Her lips quirked. “Something like that. You don’t really want to hear all this.”

“Finish it,” I growled. “I spilled my guts to you the night Nash was shot. This’ll even us out.”

She sighed, and I knew I’d won.

“So we started planning the wedding. And by we, I mean his mother and me because he was busy with work and didn’t want to deal with the details. Things were happening with the company. He was under a lot of stress. He started drinking more. Snapping at me for little things. I tried to be better, do more, expect less.”

My hands itched to close around that fuckface’s throat.

“About a month before the wedding, we were out to dinner with another couple, and he had too much to drink.
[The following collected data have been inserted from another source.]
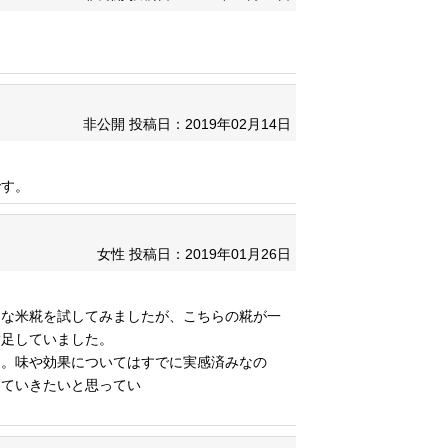
非公開
投稿日：2019年02月14日
です。
女性
投稿日：2019年01月26日
ろな米糀を試してみましたが、こちらの糀が一
満足していました。
た。味や効果についてはすでに実感済みなの
けていきたいと思ってい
I was driving us home, and he accused me of flirting with the other guy. I laughed. It was so absurd. He didn’t think it was funny. He…”

She paused and winced.

“Say it,” I said gruffly.

“H-he grabbed me by the hair and yanked my head back. I was so surprised I swerved and almost hit a parked car.”

It took everything I had not to jump up from the desk and run into the parking lot to kick this fucking guy’s ass.

“He said he didn’t mean it,” she continued as if her words hadn’t just set off a ticking time bomb inside me. “He apologized profusely. He sent me flowers every day for a week. ‘It was the stress,’ he’d said. He was trying for a promotion to set us up for our future.”

I was choking on suppressed rage and wasn’t sure how long I could pretend to be calm.